- _MATERIAL A PROCESSAR_:
○ ○ ○ ○ ○ ○ ○

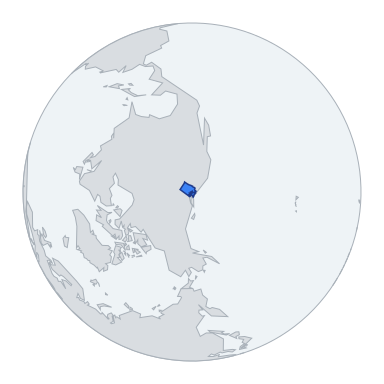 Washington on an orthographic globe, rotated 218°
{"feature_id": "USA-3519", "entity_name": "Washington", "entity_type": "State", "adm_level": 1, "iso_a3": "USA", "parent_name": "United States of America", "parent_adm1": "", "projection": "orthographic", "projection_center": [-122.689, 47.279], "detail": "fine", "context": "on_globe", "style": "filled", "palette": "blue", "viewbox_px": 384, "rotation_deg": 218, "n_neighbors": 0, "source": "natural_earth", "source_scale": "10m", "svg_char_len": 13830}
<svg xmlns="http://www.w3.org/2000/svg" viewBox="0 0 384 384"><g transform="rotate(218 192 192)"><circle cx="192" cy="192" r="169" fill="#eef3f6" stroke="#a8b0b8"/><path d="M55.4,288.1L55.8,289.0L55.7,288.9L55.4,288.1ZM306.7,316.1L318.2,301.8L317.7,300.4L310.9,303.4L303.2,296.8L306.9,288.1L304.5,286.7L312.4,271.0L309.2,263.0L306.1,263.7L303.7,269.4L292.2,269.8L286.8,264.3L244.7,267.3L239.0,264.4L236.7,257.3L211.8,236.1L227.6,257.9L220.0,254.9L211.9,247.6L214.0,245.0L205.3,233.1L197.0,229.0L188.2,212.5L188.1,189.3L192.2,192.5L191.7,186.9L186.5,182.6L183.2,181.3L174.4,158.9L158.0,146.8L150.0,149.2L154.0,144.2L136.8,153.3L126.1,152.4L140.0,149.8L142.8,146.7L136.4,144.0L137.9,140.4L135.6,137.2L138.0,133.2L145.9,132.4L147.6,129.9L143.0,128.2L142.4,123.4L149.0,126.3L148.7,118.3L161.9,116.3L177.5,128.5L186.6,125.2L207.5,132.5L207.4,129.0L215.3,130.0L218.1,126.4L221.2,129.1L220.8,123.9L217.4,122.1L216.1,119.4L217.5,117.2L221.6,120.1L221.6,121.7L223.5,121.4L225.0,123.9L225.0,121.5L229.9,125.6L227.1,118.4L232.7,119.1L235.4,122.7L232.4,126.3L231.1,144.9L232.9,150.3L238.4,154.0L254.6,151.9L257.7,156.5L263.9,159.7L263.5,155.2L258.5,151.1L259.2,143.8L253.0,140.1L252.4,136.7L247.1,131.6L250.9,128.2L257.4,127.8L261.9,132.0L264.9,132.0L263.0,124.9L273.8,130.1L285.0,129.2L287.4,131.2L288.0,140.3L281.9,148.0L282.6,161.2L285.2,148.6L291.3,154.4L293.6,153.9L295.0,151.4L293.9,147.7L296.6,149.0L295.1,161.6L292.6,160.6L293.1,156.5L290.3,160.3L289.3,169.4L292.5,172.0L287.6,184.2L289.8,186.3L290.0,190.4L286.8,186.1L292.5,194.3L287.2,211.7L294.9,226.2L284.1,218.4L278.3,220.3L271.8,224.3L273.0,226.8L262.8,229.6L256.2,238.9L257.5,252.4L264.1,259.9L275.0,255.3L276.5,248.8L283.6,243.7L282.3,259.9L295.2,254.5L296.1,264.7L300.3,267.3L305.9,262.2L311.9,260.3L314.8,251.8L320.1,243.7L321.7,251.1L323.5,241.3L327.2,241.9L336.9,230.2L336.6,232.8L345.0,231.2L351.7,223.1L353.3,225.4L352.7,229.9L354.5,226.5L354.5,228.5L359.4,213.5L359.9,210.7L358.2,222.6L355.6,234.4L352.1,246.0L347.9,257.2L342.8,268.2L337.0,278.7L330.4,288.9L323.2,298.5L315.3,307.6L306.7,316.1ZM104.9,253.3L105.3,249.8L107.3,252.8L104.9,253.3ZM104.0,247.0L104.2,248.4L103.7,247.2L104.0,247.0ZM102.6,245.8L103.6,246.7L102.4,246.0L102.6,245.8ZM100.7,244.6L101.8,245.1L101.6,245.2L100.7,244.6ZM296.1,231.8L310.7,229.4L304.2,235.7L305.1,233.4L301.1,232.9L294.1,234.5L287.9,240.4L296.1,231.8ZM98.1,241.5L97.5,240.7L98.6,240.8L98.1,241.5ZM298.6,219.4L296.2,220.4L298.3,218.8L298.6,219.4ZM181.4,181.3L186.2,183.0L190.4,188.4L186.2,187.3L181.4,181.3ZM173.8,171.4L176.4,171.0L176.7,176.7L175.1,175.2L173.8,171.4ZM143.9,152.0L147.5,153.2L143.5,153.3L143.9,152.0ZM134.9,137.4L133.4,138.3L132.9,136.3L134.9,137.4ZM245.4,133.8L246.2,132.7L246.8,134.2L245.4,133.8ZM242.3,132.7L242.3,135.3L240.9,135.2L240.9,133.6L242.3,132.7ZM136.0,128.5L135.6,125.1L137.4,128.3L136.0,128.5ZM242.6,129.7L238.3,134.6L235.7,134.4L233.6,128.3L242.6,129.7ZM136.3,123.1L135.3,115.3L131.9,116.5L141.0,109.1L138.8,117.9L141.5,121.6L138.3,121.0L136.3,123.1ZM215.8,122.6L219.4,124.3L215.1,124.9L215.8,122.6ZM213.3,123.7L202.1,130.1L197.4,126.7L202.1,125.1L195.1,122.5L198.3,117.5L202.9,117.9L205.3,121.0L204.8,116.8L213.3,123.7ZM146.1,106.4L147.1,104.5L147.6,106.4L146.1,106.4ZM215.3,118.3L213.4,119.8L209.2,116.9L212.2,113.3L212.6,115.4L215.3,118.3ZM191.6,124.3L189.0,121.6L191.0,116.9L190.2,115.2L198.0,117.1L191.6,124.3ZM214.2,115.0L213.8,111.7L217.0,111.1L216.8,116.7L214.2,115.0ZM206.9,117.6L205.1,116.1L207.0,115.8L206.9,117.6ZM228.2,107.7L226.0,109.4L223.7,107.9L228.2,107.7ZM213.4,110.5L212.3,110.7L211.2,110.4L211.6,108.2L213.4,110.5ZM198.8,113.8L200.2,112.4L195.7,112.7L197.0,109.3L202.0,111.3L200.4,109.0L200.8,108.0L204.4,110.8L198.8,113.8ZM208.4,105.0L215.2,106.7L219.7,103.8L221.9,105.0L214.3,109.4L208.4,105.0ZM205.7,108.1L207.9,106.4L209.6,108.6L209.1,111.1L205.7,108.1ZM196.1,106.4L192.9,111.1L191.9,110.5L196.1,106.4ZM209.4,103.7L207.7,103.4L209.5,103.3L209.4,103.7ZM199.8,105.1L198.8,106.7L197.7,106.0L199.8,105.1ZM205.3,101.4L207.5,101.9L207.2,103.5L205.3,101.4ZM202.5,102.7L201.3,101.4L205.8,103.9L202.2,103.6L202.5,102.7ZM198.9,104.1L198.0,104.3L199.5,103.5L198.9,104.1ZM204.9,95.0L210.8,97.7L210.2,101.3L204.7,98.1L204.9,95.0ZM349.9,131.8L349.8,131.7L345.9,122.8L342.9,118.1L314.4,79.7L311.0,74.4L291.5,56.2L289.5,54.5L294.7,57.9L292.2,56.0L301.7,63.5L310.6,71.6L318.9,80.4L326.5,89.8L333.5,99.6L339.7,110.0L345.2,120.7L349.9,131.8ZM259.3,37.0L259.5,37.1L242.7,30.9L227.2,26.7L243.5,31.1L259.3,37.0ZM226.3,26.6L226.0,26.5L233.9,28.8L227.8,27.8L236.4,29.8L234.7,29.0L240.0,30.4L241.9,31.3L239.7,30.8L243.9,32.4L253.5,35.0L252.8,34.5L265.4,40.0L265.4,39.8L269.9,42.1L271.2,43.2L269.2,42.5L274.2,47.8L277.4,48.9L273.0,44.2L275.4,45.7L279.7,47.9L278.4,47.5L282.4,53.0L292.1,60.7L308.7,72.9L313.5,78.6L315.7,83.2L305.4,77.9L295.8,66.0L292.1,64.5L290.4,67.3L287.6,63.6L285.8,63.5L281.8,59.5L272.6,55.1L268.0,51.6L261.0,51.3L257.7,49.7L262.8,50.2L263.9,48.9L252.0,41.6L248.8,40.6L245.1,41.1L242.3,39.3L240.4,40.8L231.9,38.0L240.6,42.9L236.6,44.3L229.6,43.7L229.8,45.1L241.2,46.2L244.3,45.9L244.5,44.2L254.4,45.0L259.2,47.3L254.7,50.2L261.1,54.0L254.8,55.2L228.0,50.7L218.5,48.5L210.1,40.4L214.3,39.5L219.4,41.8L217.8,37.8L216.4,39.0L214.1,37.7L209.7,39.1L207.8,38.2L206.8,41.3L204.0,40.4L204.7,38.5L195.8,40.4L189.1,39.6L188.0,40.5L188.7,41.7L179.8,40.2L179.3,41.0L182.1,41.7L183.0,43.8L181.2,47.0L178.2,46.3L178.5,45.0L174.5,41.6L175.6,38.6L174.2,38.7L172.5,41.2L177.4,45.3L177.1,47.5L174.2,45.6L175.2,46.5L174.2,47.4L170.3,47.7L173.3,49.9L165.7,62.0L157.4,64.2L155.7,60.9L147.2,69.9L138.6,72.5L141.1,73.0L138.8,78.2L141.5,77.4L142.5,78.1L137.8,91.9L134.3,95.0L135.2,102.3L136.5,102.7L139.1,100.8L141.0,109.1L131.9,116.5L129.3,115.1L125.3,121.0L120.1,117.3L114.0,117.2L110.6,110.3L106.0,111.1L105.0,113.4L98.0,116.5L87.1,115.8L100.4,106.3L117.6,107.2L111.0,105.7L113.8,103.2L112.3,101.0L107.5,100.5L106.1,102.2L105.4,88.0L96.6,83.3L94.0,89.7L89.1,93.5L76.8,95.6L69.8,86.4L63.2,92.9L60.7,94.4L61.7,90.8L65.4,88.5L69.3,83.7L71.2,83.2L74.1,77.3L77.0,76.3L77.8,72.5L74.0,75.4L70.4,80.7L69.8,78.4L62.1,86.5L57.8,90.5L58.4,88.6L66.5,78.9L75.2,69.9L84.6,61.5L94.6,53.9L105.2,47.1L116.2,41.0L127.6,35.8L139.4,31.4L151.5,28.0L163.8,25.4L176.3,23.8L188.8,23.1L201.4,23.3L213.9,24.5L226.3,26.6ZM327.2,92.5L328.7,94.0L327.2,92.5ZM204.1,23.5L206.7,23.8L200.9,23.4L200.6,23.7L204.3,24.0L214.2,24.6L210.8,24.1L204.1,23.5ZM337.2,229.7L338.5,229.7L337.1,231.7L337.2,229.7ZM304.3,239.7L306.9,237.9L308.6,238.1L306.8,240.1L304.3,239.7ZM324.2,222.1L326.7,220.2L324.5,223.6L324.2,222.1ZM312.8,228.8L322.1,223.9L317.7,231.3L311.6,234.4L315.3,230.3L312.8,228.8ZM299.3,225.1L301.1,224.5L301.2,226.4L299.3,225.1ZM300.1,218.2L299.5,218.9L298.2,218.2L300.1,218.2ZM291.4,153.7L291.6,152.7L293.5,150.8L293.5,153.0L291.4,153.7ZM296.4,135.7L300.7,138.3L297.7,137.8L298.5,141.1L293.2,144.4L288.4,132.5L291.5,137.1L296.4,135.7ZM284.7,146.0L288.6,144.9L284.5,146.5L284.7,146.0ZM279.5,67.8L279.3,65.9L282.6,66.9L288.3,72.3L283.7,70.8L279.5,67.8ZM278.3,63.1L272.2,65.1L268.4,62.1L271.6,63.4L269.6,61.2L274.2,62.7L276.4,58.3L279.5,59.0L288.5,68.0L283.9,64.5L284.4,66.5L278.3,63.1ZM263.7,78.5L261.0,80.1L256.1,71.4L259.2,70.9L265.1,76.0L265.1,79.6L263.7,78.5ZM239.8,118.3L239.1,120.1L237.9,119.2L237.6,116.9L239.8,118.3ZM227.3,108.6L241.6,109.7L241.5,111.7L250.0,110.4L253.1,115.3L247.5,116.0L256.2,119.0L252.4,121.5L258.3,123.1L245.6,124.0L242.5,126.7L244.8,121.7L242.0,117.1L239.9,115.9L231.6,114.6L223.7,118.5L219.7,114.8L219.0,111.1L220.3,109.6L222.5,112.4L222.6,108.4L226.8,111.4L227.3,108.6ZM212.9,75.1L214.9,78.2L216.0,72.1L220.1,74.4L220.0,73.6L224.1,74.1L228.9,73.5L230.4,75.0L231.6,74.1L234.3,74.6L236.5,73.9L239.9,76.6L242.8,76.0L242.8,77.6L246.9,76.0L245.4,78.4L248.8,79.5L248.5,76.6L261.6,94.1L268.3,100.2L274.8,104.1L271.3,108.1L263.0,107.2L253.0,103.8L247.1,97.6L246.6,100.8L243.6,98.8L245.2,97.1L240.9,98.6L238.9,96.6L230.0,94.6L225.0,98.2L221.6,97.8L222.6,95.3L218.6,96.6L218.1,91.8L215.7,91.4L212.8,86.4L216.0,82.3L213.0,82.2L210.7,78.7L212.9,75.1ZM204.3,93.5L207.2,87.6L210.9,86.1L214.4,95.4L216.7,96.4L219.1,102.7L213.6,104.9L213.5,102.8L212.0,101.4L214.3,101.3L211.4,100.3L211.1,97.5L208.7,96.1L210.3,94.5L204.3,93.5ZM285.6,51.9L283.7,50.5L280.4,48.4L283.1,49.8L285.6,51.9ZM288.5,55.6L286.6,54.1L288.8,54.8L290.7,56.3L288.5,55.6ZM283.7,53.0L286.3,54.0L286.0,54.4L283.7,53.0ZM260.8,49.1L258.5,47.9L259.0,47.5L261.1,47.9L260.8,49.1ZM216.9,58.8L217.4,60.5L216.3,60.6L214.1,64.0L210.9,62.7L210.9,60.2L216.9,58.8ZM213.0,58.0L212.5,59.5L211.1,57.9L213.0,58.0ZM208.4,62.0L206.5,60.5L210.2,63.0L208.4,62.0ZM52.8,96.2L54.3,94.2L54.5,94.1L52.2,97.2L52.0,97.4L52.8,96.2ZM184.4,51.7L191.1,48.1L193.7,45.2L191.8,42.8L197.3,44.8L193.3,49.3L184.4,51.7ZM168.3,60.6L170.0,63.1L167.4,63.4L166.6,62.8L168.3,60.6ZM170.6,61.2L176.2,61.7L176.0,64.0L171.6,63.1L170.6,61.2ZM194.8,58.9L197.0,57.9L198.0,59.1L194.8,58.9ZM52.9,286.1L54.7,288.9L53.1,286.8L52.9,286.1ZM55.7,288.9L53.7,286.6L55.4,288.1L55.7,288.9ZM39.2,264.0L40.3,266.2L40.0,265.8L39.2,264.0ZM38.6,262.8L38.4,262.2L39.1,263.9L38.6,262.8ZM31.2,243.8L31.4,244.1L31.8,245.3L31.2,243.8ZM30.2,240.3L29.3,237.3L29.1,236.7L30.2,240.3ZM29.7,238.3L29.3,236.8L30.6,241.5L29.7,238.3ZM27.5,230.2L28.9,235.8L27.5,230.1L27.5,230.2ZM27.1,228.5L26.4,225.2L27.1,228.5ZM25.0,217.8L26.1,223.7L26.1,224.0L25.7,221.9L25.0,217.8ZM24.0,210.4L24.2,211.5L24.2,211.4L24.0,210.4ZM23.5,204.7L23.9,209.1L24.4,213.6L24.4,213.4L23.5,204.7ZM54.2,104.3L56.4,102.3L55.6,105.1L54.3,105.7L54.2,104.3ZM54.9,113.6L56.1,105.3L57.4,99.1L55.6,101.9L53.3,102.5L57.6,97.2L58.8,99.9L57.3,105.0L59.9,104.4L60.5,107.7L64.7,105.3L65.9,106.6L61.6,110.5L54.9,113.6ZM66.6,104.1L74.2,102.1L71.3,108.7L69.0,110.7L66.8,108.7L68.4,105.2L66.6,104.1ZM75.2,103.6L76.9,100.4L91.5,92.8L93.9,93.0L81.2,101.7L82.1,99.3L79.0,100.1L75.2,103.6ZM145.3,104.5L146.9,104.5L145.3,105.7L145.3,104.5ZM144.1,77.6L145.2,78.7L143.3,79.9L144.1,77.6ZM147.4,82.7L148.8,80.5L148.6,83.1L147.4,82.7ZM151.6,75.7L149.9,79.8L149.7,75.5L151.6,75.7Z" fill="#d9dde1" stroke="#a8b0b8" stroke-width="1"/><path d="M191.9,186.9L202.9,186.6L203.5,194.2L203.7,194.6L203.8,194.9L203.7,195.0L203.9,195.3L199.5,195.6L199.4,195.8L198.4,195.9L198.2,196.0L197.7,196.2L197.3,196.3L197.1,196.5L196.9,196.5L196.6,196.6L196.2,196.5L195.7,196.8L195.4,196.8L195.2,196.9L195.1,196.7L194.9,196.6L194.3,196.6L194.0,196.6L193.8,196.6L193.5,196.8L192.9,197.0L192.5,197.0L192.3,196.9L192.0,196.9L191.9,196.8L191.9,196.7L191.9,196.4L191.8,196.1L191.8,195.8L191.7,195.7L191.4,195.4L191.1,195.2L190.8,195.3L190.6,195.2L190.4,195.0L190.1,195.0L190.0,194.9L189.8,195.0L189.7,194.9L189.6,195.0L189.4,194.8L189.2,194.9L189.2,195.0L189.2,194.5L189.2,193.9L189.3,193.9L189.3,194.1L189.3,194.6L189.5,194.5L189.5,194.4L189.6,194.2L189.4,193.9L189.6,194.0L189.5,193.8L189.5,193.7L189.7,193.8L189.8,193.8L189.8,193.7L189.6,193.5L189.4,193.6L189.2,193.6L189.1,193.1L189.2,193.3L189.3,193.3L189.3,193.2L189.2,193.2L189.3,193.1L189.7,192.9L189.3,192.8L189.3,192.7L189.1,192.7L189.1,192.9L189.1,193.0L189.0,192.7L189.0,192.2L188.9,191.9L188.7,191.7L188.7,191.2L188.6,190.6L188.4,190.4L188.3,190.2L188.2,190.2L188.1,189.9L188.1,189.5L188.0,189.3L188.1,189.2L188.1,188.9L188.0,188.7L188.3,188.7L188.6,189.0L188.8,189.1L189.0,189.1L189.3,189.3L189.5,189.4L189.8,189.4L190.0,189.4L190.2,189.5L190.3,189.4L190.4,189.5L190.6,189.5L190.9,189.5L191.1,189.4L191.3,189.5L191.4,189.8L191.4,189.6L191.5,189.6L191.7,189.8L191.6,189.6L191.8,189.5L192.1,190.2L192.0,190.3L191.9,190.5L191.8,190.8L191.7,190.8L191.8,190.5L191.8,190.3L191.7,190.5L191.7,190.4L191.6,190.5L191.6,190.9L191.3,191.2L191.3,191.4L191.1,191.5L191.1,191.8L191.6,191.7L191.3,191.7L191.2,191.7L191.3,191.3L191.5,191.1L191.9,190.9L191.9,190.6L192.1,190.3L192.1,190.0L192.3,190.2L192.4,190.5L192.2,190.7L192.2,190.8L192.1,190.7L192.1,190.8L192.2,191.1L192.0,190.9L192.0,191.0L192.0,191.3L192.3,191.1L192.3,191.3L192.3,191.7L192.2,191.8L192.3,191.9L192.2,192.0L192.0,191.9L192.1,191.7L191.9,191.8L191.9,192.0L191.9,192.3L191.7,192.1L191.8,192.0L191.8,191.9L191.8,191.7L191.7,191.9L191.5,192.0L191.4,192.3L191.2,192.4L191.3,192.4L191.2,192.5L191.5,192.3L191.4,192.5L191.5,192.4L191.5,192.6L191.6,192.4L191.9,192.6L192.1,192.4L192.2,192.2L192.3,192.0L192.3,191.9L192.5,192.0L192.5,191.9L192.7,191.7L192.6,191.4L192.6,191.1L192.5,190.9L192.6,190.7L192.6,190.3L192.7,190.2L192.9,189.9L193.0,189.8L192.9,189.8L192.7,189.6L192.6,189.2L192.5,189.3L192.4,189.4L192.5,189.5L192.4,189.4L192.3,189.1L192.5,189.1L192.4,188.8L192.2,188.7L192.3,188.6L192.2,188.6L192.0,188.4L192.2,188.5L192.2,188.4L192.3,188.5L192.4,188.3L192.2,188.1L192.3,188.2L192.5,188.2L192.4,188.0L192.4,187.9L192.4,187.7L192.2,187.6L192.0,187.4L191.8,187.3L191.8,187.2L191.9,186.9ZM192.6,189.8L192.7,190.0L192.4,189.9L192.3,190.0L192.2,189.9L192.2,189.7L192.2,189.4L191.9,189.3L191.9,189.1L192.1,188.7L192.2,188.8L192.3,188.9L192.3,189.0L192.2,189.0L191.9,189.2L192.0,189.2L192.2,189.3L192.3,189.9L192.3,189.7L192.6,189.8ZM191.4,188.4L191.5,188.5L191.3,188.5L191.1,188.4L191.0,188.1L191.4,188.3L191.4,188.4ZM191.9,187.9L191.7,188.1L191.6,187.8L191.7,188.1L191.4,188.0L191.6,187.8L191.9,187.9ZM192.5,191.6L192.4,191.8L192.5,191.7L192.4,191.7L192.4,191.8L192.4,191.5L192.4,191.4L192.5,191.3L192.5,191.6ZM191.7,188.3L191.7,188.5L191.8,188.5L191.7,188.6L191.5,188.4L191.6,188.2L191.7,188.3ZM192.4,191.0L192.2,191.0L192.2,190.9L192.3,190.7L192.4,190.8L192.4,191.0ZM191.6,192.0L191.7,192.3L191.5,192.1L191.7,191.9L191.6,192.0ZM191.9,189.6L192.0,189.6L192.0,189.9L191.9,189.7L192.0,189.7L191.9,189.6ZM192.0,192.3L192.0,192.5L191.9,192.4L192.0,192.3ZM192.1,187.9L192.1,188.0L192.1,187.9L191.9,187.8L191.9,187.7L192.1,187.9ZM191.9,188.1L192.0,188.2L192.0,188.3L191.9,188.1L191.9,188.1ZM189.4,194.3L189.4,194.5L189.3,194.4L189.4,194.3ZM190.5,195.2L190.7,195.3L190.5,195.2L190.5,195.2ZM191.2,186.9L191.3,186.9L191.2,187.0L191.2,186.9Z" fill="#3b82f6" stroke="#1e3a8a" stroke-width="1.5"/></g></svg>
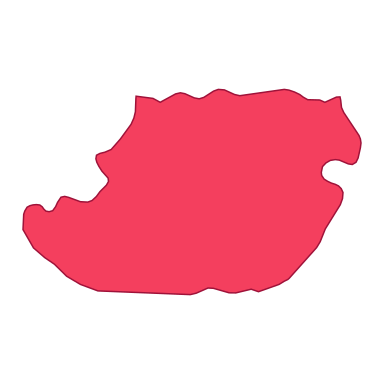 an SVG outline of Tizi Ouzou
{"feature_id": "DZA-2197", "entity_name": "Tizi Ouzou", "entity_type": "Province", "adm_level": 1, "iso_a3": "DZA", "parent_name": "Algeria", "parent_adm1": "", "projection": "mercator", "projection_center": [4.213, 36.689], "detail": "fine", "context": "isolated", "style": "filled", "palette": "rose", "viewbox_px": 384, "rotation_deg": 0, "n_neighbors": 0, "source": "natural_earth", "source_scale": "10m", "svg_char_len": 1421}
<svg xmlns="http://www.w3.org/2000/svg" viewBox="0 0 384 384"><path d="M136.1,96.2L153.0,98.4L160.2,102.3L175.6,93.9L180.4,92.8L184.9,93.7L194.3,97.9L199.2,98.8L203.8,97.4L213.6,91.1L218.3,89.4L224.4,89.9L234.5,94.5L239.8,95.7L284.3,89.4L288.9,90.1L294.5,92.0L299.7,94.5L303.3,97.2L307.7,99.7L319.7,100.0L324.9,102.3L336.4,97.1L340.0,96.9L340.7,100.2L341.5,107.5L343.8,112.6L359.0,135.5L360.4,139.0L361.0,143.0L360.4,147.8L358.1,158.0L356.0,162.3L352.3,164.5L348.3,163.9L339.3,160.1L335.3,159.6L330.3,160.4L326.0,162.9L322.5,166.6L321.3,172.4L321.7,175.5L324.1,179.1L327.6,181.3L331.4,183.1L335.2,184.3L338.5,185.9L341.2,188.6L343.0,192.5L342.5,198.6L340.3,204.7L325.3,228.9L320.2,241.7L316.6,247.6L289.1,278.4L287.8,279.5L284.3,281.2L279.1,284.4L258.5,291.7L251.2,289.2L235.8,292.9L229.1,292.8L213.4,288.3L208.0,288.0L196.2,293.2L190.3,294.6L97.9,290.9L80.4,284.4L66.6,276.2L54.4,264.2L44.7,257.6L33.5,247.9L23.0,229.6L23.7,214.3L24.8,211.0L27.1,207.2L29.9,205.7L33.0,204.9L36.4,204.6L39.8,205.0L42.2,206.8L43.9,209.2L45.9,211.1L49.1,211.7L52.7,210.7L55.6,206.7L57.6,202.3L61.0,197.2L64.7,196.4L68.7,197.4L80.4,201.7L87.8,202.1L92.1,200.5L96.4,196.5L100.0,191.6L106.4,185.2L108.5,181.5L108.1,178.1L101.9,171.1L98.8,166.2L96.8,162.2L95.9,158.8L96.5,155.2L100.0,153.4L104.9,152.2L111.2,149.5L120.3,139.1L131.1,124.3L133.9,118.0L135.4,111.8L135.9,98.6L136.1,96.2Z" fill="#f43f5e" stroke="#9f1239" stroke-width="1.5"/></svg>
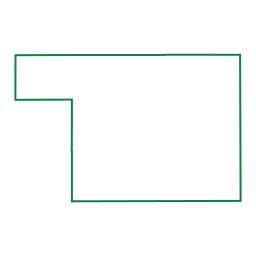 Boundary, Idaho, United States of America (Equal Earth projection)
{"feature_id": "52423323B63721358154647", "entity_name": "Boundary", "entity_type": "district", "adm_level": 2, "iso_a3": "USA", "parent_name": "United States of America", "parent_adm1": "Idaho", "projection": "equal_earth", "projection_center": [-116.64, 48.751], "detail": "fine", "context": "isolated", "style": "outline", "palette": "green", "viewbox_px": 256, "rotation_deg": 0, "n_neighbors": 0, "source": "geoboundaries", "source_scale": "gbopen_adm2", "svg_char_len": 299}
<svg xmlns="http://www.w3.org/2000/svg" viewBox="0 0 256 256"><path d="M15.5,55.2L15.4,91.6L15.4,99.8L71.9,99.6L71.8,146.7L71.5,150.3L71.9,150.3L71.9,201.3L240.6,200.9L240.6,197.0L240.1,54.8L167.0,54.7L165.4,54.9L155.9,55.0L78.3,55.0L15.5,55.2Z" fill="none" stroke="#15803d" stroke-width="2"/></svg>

○ ○ ○ ○ ○ ○ ○

- _PEDIDO ESCRITO_: Localize nos registros acima todas as linhas que contêm a palavra "filled" e copie cada uma delas. Diferencie maiúsculas de minúsculas.

- _RESULTADO_:
{"feature_id": "USA-3519", "entity_name": "Washington", "entity_type": "State", "adm_level": 1, "iso_a3": "USA", "parent_name": "United States of America", "parent_adm1": "", "projection": "orthographic", "projection_center": [-122.689, 47.279], "detail": "fine", "context": "on_globe", "style": "filled", "palette": "blue", "viewbox_px": 384, "rotation_deg": 218, "n_neighbors": 0, "source": "natural_earth", "source_scale": "10m", "svg_char_len": 13830}
{"feature_id": "DZA-2197", "entity_name": "Tizi Ouzou", "entity_type": "Province", "adm_level": 1, "iso_a3": "DZA", "parent_name": "Algeria", "parent_adm1": "", "projection": "mercator", "projection_center": [4.213, 36.689], "detail": "fine", "context": "isolated", "style": "filled", "palette": "rose", "viewbox_px": 384, "rotation_deg": 0, "n_neighbors": 0, "source": "natural_earth", "source_scale": "10m", "svg_char_len": 1421}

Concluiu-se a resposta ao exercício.